To posit something is to assume something as fact....to put forward as the basis of argument. Quantum mechanics does not posit irreducible randomness. When you say "it seems to" you are making a conclusion that irreducible randomness exists. It is not one bit different than me making a conclusion that a non-local-causal agent exists.

"So what?" you ask? I was ready to drop this thread until you opened your trap and claimed you explained many times what ZoraPrime was trying to explain....which was " quantum mechanics posits events are truly random.". ZoraPrime's post had lots and lots of good information in it.....but it did not show what he set out to show. It does not show that "quantum mechanics posits events are truly random". You're explanations don't show it either. These are just conclusions or interpretations you and others have made. Quantum Mechanics does not posit irreducible randomness and when push comes to shove you will begrudgingly admit that.

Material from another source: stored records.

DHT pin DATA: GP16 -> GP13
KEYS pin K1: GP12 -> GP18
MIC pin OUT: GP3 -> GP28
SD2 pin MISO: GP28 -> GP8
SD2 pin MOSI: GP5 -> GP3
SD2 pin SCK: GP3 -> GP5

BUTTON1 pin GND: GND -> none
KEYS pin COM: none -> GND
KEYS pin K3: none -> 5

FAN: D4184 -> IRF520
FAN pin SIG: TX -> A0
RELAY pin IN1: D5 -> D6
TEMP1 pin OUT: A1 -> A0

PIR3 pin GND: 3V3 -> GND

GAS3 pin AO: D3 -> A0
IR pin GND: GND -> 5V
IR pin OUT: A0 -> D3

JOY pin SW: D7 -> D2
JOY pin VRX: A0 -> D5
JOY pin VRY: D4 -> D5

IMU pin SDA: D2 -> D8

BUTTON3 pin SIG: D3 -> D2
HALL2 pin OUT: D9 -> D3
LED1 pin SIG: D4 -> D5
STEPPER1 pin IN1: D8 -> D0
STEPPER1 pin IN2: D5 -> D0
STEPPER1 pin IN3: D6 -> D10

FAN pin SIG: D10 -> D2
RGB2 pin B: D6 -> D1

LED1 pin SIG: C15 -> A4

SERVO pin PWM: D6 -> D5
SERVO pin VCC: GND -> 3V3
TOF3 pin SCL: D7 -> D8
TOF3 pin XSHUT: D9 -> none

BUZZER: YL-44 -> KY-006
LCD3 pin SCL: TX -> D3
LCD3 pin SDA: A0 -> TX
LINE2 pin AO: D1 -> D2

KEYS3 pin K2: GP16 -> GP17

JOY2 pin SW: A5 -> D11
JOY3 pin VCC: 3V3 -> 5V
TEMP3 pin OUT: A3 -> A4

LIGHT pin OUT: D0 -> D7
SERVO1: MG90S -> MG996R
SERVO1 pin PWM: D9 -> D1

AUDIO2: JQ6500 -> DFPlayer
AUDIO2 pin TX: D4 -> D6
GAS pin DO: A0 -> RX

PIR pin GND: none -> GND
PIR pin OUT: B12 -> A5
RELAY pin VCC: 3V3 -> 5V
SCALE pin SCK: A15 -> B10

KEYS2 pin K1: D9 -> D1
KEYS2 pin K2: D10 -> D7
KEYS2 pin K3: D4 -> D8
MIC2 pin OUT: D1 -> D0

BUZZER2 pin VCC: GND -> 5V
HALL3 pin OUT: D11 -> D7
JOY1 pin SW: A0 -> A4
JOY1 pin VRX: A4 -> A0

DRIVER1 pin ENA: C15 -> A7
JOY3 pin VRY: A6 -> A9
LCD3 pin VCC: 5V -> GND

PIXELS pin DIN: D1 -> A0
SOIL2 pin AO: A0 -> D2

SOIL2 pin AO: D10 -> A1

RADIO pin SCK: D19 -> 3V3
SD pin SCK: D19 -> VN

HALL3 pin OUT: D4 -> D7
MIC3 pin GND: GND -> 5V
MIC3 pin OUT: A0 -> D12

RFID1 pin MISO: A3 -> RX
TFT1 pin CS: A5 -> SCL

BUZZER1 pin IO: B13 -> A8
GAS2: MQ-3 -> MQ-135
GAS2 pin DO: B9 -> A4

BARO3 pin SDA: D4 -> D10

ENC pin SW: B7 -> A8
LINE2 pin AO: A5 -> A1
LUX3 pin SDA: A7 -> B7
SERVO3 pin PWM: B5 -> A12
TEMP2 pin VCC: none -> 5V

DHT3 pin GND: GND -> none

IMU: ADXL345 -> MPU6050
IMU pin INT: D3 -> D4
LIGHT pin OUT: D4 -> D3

I just don't buy irreducible randomness any more than I would buy irreducible gravity to explain "dark matter" gravity. Gravity is an effect and effects always have causes. Effects always having causes is an axiom by which I make sense of reality......I do not cherry pick when that axiom applies and when it doesn't. Concluding irreducible randomness is engaging in an error of "What you see is all there is" simply because you do not want to entertain the notion of the existence of a non-local causal agent.